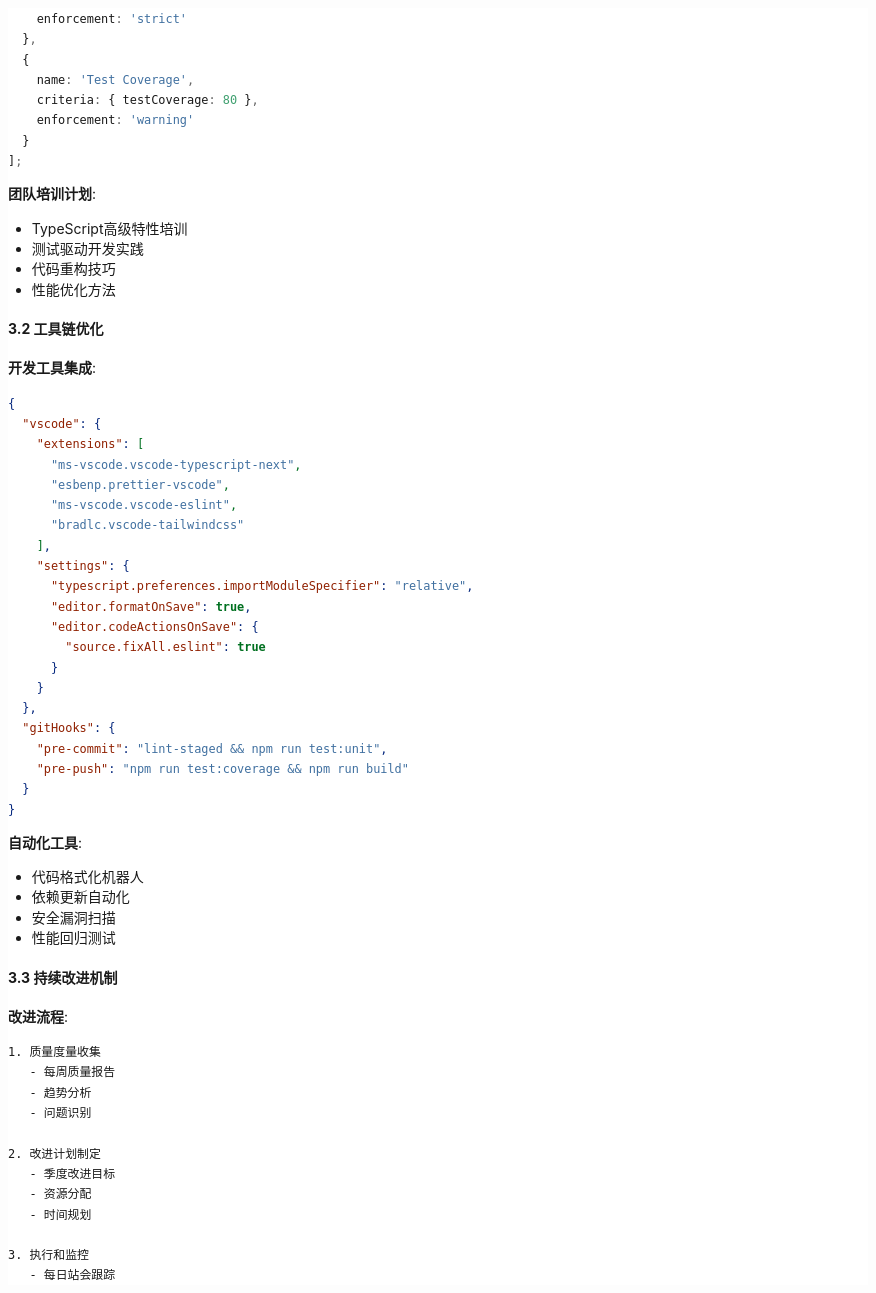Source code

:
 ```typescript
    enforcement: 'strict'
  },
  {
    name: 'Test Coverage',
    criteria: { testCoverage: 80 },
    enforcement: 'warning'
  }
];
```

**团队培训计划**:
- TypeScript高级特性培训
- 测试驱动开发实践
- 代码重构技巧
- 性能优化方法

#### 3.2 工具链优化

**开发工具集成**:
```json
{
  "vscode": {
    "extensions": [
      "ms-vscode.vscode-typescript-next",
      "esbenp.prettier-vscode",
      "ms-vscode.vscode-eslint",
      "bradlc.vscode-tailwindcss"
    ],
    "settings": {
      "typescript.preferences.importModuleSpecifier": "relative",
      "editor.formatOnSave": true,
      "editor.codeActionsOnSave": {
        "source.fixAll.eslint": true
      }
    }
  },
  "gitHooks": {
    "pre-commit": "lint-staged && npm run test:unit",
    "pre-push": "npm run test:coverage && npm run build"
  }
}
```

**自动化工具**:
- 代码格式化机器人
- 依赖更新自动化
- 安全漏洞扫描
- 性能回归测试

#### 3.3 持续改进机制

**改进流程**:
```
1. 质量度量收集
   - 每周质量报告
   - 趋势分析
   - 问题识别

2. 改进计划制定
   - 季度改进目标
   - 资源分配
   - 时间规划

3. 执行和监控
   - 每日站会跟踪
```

...

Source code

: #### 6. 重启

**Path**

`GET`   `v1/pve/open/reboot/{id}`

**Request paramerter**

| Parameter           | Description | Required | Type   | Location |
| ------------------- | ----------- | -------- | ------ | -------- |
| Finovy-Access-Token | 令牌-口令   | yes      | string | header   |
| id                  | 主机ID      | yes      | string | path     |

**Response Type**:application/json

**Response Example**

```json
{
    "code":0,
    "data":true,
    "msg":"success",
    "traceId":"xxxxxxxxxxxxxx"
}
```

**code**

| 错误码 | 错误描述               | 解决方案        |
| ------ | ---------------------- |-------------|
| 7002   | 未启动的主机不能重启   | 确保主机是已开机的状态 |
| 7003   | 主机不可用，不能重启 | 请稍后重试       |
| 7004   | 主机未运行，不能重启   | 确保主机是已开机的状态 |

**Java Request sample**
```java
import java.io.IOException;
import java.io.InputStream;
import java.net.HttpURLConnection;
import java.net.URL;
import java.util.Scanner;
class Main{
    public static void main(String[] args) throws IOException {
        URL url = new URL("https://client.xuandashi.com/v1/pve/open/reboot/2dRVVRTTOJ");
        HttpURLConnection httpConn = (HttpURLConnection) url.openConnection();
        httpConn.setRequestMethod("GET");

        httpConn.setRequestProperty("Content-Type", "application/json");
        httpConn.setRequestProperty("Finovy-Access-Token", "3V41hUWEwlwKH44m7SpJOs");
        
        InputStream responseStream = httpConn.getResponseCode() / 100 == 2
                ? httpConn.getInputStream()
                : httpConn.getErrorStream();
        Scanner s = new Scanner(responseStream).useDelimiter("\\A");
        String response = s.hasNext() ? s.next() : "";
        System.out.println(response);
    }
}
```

→ Assigned task: From the entries above, select each line containing the string "httpConn".

→ Result below:
        HttpURLConnection httpConn = (HttpURLConnection) url.openConnection();
        httpConn.setRequestMethod("GET");
        httpConn.setRequestProperty("Content-Type", "application/json");
        httpConn.setRequestProperty("Finovy-Access-Token", "3V41hUWEwlwKH44m7SpJOs");
        InputStream responseStream = httpConn.getResponseCode() / 100 == 2
                ? httpConn.getInputStream()
                : httpConn.getErrorStream();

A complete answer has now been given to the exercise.